Massachusetts will consider certain biogas from anaerobic digesters and landfill gas facilities to be eligible for the state’s peak energy incentive program now that Gov. Charlie Baker has signed H 5060, a major climate bill meant to reduce the state’s dependence on fossil fuels.
Starting in 2023, certain AD facilities will be able to claim energy credits under the state Clean Peak Standard program, which provides incentives for “clean energy technologies,” such as wind or solar, that can supply electricity or reduce demand during peak periods.
The new law only covers certain existing AD and landfill gas facilities operational prior to Nov. 7, 2018, as part of the program, but groups such as the National Waste & Recycling Association and Vanguard Renewables say the inclusion still helps benefit operations in the state. Vanguard is based in Massachusetts and is the state’s largest digester operator.
John Hanselman, chief strategy officer for Vanguard, said the bill helps recognize anaerobic digesters as an important source of renewable electricity. “We are pleased to see that anaerobic digesters will be eligible to participate in the Clean Peak Standard program, and look forward to working with the Department of Energy Resources on implementation,” he said in an emailed statement.
Vanguard said it is still reviewing the bill’s final details and had no further comment on specific implications for the company.
The bill underwent numerous changes before Baker signed it Aug. 11. NWRA’s Massachusetts chapter fought to keep AD components in the bill, said Lew Dubuque, vice president of chapter management, in a news release.
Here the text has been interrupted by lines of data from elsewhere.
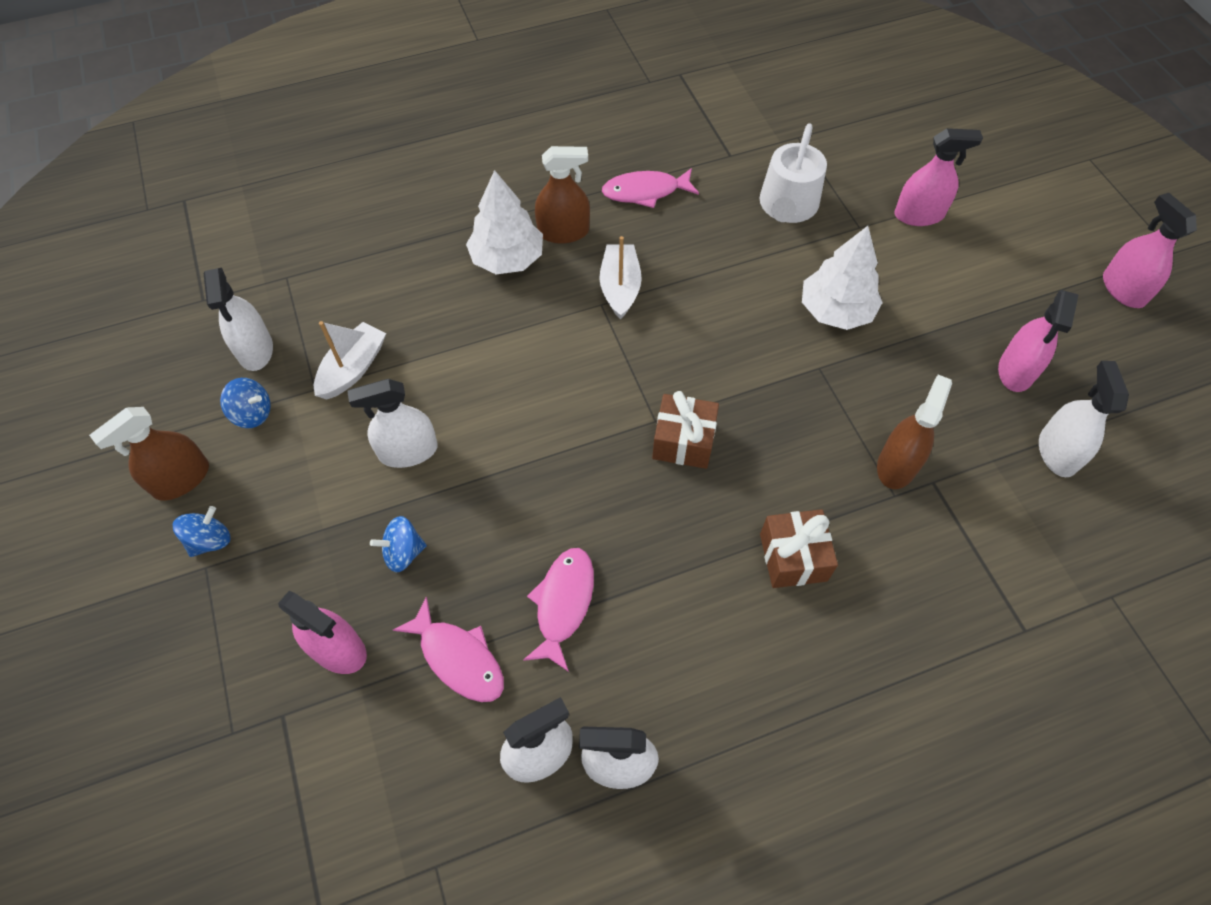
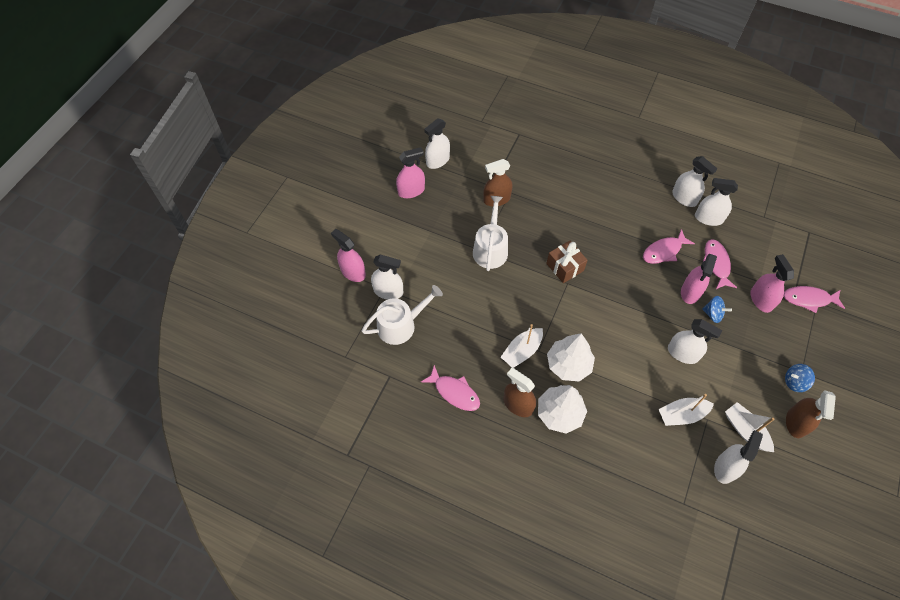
camera: 135 degrees left, 0 degrees up
brown spray bottle [89,407,209,501] -> brown spray bottle turned 105 degrees clockwise [786,390,836,438]
blue spinning top [220,378,271,428] -> white boat [725,402,775,452]
brown gift [760,509,838,588] -> none
white tree [802,226,883,330] -> white tree moved to [547,334,595,381]
pink spray bottle [1103,193,1197,308] -> pink spray bottle moved to [681,254,717,304]
none -> white spray bottle [371,254,403,300]
none -> white watering can [473,196,508,271]
none -> pink fish [784,286,845,313]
Massachusetts’ long-term climate plan requirements call for reducing carbon emissions by at least 33% by 2025 compared with 1990 levels, and at least 50% by 2030. Lawmakers and activists see reducing fossil fuel use and promoting renewable energy as a key way to meet the requirements.
The major climate bill also includes provisions removing new industrial-scale biomass plants from the state’s definition of renewable energy, requiring new vehicle sales to be zero-emission vehicles starting in 2035, beefing up offshore wind capabilities and allowing certain municipalities to ban fossil fuel infrastructure in new construction projects.